• Problem to work on:
Copy the ski trip thread from "## ski stef" to "Nick (Dec 16, 2011)", putting "Chicago" in place of "Denver" throughout.

• Extract:
========

Yeah, part of the deal will include lift tickets, inc. a Sunday ticket. 

Not sure on costs for season pass holders... I will check for you and let you know. I'm guessing the prices are so discounted to begin with that there will be little additional... but we'll see !


----------



## allisond77 (Dec 1, 2011)

I'm excited to go back again this year. Last year was a blast!


----------



## Tooth (Dec 9, 2011)

Do not miss the chance at first tracks. I repeat. Do not miss this chance. I have the Gold+ pass and can get first tracks every Sunday am. Its the best. Perfect groom. No one around. Rip it up. No ski patrol to be seen. The only thing to watch out for is the groomer and chance snowmobile. 

And if youre lucky enough to get some powder. Sweet.


----------



## Skimaine (Dec 10, 2011)

tooth said:


> do not miss the chance at first tracks. I repeat. Do not miss this chance. I have the gold+ pass and can get first tracks every sunday am. Its the best. Perfect groom. No one around. Rip it up. No ski patrol to be seen. The only thing to watch out for is the groomer and chance snowmobile.
> 
> And if youre lucky enough to get some powder. Sweet.



+100


----------



## Nick (Dec 14, 2011)

+1 on the first tracks also. It was so much fun last year!


----------



## ski stef (Dec 16, 2011)

Looking at tickets now...trying to figure out if we are bringing our gear and should fly Southwest.  Pretty cheap 458 RT for 2.  Denver to Boston...looking into Denver to Hartford a little more expensive but not too bad.  Hopefully tickets purchased tonight!


----------



## Nick (Dec 16, 2011)

well if you go directly up north, it will be quicker to land in Boston vs. Hartford


----------



## wa-loaf (Dec 16, 2011)

Ski Stef said:


> Looking at tickets now...trying to figure out if we are bringing our gear and should fly Southwest.  Pretty cheap 458 RT for 2.  Denver to Boston...looking into Denver to Hartford a little more expensive but not too bad.  Hopefully tickets purchased tonight!





Nick said:


> well if you go directly up north, it will be quicker to land in Boston vs. Hartford



You could try Manchester. I usually fly out of Providence or Manchester, but surprisingly found Boston was cheaper this time around. And had more direct flights. Just about $300 round trip.

========

• Stored data:

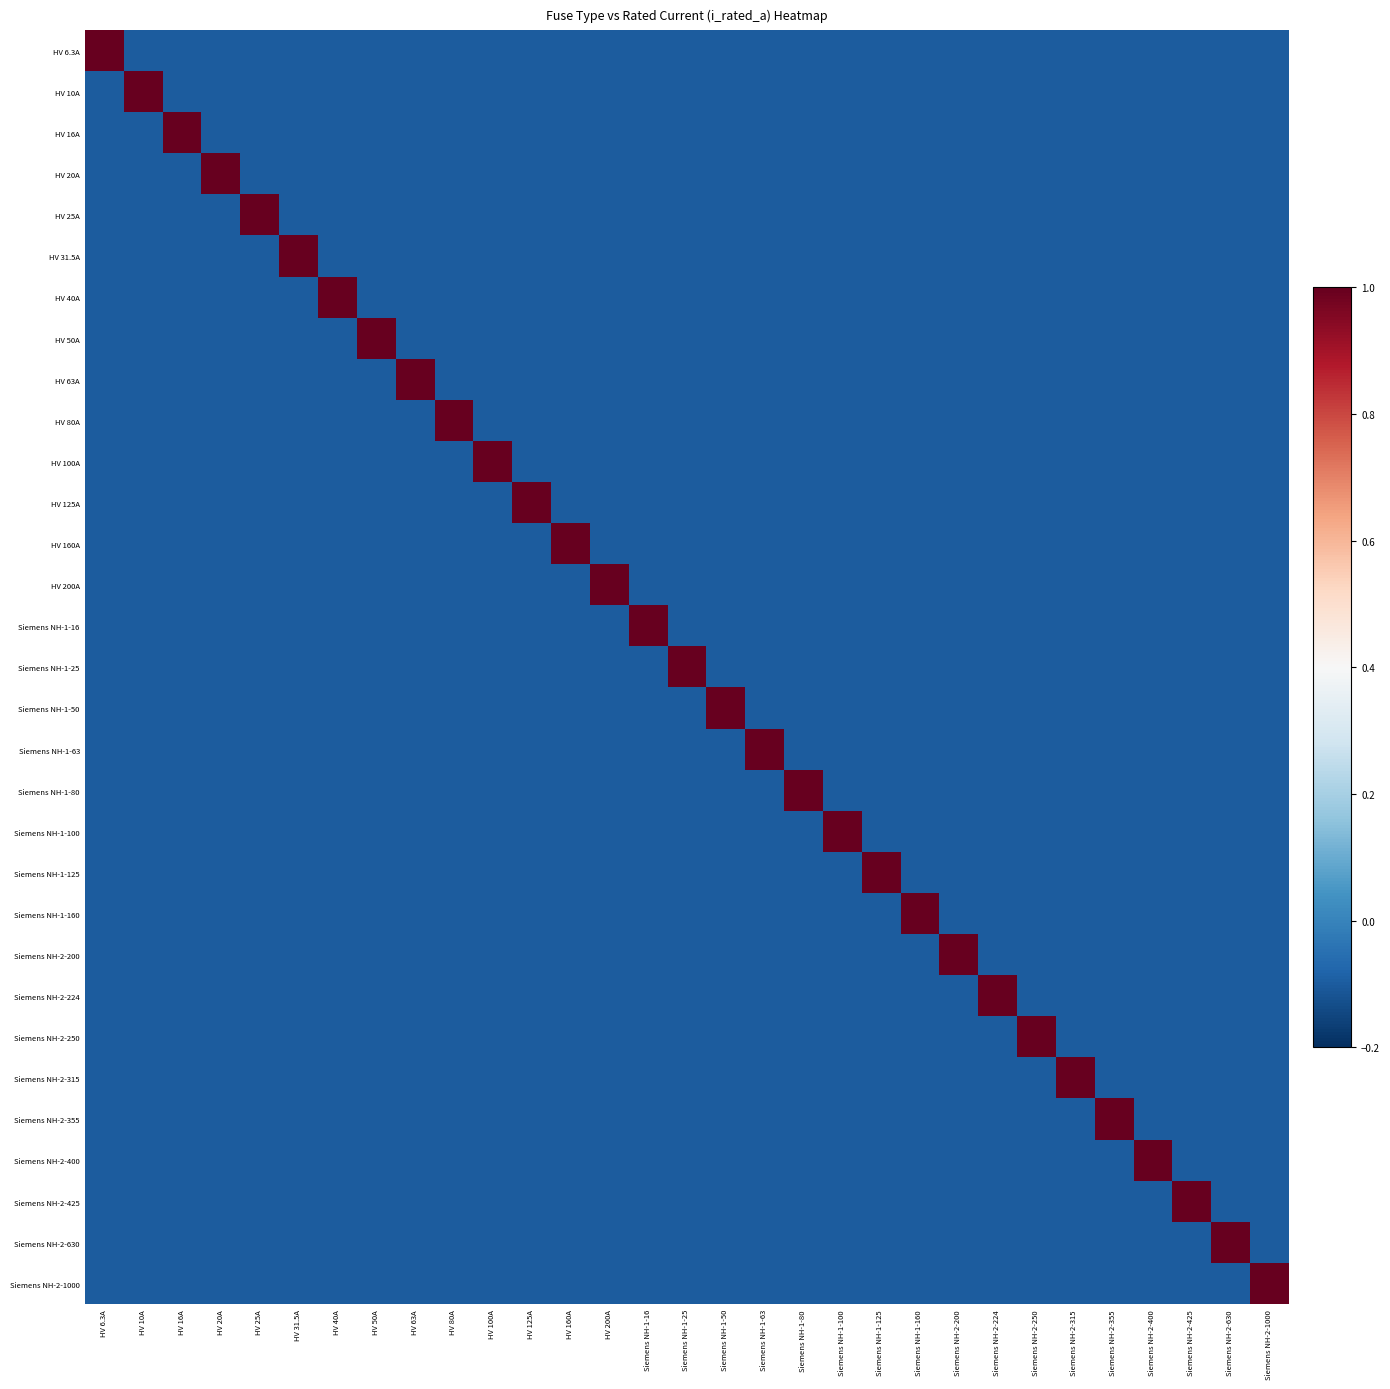

At Siemens NH-1-50, list the series in order from largest to smallest.

Siemens NH-1-50, HV 6.3A, HV 10A, HV 16A, HV 20A, HV 25A, HV 31.5A, HV 40A, HV 50A, HV 63A, HV 80A, HV 100A, HV 125A, HV 160A, HV 200A, Siemens NH-1-16, Siemens NH-1-25, Siemens NH-1-63, Siemens NH-1-80, Siemens NH-1-100, Siemens NH-1-125, Siemens NH-1-160, Siemens NH-2-200, Siemens NH-2-224, Siemens NH-2-250, Siemens NH-2-315, Siemens NH-2-355, Siemens NH-2-400, Siemens NH-2-425, Siemens NH-2-630, Siemens NH-2-1000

========

• Answer to this problem:
## ski stef (Dec 16, 2011)

Looking at tickets now...trying to figure out if we are bringing our gear and should fly Southwest.  Pretty cheap 458 RT for 2.  Chicago to Boston...looking into Chicago to Hartford a little more expensive but not too bad.  Hopefully tickets purchased tonight!


----------



## Nick (Dec 16, 2011)